Answer these from the dog-waste complaint and the replies below it:
(a) Which park does the original complaint name?
(b) In which issue dates does the article appear?
(c) Which trail does one reply say is where bags of dog waste are often left hanging on a bush?

======== Reading text

To you yuppies that walk dogs in Point Pleasant Park: Clean up your dog shit!!!! I always see owners not paying attention, in their little eccentric world of wealth or texting, not paying any attention to their full bred mutt defecating on the trail. — Sick of this shit
This article appears in Jun 20-26, 2013.


Love the stereotyping there, Comrade. Taken a little stroll through a low income neighborhood lately?
Also, some of the rails to trails doggy walkers think it’s their mutts private shitter.
yeah because po’white trash NEVER let their dogs shit on anything..
stop only blaming the people who are doing better than you.
I agree fully crayons, it is people with dogs period. Not rich, poor, young, Dude, whatever…… Hey, ALL you dog owners out there. Pick up your pet’s shit. And for heaven sake, don’t put it in a bag, only to hang it on a bush! Like some kind of attempt at surrealism, the hanging turd memorial to my day with Fido! Seriously, I see that one all the time on the walking trail that cuts through Springvale. Come on people, if your dog shits in the yard what do you do with it?
Maybe like stubborn puppies, we should take these owners and rub their noses in it to make a point!

================
======== Given information

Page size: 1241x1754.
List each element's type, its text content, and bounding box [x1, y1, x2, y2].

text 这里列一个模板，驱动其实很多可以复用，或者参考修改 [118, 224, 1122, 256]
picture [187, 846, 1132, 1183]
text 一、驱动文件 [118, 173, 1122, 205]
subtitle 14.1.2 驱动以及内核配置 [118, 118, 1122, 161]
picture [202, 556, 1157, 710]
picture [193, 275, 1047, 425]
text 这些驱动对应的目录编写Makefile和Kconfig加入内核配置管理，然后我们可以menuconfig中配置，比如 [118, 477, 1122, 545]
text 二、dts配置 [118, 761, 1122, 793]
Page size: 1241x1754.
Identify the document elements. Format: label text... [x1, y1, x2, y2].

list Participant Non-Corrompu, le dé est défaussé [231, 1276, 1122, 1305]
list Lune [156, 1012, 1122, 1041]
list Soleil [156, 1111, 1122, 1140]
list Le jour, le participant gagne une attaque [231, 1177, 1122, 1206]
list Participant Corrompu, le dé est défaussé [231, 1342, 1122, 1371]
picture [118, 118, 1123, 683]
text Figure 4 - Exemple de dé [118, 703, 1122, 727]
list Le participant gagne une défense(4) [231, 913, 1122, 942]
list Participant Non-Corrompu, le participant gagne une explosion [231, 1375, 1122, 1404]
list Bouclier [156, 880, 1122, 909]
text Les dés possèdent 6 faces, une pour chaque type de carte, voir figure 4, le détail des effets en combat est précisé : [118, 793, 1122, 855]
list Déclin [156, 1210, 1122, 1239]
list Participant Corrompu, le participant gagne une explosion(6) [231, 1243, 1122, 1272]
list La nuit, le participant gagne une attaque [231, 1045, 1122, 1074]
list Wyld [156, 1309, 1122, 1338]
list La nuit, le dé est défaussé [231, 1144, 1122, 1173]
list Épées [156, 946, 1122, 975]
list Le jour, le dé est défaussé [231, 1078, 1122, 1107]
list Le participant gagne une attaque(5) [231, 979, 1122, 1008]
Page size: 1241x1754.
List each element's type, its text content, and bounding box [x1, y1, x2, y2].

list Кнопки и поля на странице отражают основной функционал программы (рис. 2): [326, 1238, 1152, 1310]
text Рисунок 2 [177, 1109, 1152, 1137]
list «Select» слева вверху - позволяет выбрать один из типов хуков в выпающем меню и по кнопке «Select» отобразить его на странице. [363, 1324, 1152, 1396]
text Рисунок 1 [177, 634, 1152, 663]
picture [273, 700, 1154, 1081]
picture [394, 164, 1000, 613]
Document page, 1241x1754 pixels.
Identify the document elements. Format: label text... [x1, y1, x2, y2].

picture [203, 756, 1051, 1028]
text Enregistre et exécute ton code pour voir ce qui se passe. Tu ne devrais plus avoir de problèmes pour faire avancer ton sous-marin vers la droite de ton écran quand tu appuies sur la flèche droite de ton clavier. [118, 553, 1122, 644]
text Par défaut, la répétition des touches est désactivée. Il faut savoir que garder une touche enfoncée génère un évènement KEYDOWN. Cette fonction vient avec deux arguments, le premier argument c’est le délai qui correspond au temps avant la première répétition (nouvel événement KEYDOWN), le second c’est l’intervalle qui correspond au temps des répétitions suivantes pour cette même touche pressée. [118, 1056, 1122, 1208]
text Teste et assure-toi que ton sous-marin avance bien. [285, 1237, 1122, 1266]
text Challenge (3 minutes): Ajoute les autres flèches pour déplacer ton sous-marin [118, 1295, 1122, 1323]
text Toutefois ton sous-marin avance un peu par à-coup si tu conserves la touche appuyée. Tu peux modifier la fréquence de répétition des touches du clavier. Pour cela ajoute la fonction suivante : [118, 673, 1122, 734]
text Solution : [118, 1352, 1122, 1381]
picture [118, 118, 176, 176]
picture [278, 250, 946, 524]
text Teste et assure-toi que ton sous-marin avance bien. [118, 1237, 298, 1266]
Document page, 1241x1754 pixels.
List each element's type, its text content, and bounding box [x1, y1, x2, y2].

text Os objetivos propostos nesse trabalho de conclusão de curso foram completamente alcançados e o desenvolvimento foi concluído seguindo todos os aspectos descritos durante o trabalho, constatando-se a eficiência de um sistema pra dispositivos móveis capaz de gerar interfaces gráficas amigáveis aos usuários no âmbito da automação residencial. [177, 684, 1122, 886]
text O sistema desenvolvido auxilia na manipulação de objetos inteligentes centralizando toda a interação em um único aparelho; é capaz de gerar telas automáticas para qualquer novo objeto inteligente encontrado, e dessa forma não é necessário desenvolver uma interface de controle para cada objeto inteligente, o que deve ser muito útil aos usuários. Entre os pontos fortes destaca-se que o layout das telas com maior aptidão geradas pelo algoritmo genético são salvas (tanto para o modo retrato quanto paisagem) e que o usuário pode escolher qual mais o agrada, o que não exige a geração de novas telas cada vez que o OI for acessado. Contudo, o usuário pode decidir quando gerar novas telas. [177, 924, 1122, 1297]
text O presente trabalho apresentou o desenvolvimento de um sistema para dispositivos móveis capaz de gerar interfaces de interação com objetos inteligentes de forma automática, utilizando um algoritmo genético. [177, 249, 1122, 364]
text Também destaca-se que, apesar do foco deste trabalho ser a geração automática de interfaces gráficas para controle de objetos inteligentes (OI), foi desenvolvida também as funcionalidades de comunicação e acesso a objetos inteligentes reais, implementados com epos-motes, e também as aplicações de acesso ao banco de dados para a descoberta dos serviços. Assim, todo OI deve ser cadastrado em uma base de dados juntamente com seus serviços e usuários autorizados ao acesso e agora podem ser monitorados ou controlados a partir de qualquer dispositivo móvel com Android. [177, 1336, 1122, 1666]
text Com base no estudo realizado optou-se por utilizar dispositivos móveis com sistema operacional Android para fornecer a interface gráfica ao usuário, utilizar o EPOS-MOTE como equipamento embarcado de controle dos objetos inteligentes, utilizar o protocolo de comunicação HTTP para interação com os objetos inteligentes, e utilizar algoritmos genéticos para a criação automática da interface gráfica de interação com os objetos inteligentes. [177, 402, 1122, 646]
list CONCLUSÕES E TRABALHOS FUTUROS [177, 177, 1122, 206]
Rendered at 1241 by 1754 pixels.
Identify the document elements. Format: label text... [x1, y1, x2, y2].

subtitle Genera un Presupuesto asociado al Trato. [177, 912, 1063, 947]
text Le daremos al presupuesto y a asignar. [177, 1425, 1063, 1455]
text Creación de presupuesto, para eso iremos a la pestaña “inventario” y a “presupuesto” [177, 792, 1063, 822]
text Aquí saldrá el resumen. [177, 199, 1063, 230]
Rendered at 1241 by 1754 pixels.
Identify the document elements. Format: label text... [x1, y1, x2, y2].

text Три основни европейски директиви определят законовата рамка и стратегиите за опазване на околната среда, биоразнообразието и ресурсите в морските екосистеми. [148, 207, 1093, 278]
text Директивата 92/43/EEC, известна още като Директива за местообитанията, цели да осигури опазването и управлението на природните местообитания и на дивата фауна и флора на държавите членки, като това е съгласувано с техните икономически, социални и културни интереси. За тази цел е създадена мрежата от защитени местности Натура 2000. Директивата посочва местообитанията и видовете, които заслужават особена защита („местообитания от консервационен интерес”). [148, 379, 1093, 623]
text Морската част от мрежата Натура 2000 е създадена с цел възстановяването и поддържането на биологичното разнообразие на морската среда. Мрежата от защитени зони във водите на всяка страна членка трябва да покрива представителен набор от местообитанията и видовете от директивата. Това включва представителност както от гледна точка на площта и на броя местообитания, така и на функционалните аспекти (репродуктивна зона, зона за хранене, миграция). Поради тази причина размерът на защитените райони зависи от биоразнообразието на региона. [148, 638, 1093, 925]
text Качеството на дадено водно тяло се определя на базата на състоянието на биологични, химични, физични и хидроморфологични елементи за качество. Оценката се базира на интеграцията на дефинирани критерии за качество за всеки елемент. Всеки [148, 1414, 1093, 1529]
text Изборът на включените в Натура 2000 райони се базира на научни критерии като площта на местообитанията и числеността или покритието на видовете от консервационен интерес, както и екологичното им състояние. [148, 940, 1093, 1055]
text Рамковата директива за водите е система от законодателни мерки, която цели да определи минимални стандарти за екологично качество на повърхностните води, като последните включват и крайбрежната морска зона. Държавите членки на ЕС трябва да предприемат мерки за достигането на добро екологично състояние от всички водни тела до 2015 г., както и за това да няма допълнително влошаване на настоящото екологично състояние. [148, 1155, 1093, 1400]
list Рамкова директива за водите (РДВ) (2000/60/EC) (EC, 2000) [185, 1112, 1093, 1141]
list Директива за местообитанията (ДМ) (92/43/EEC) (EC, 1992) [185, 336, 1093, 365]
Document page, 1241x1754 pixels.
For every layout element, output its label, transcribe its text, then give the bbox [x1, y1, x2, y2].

================

[Finished answer]
(a) Point Pleasant Park.
(b) Jun 20-26, 2013.
(c) The walking trail that cuts through Springvale.